[Items from a dataset]
[Start of Attachment]

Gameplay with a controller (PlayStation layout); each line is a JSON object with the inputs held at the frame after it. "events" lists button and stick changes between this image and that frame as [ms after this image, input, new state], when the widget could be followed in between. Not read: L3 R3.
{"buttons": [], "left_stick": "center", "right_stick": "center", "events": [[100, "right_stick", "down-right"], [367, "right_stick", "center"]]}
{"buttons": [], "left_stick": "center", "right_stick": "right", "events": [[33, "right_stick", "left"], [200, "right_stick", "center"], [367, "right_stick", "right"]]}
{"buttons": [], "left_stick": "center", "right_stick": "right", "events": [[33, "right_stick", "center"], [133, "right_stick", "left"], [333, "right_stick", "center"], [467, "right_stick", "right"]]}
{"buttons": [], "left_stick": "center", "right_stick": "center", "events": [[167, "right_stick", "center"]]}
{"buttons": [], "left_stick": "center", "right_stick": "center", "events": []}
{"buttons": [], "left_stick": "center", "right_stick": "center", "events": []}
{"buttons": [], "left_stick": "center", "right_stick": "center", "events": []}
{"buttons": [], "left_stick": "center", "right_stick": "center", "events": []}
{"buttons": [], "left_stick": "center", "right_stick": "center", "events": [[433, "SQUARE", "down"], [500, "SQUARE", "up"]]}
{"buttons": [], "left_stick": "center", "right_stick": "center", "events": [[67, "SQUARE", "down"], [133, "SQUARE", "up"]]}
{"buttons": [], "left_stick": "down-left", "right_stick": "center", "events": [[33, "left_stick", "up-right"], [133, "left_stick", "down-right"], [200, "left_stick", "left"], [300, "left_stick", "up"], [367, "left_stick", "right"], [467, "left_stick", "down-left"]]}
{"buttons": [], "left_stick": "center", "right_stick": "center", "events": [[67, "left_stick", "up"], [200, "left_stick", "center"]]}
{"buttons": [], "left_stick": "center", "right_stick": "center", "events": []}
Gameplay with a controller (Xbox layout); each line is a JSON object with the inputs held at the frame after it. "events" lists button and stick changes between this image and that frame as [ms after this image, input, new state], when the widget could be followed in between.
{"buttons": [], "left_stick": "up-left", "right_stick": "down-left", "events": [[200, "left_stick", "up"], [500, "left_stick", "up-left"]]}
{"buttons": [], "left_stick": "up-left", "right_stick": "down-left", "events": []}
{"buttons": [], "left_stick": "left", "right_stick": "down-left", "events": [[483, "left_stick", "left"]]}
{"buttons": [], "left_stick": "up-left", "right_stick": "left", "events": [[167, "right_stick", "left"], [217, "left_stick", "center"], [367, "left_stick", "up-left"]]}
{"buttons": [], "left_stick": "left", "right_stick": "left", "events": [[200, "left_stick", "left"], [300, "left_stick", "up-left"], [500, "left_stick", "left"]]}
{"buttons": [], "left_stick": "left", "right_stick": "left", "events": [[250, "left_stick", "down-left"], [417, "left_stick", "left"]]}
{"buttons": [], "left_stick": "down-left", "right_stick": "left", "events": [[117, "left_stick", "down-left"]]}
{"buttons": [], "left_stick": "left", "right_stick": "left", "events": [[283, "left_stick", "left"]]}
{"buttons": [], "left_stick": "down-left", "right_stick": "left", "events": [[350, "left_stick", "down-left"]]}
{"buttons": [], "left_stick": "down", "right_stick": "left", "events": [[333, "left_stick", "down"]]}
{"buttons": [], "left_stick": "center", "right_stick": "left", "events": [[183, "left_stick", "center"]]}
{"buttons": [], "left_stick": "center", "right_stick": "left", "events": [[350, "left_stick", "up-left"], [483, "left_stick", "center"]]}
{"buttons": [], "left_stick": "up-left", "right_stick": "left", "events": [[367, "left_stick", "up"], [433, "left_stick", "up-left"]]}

[End of Attachment]

== TASK ITEM ==
Collect from the data above every line that includes "image".

== PROBLEM SOLUTION ==
Gameplay with a controller (PlayStation layout); each line is a JSON object with the inputs held at the frame after it. "events" lists button and stick changes between this image and that frame as [ms after this image, input, new state], when the widget could be followed in between. Not read: L3 R3.
Gameplay with a controller (Xbox layout); each line is a JSON object with the inputs held at the frame after it. "events" lists button and stick changes between this image and that frame as [ms after this image, input, new state], when the widget could be followed in between.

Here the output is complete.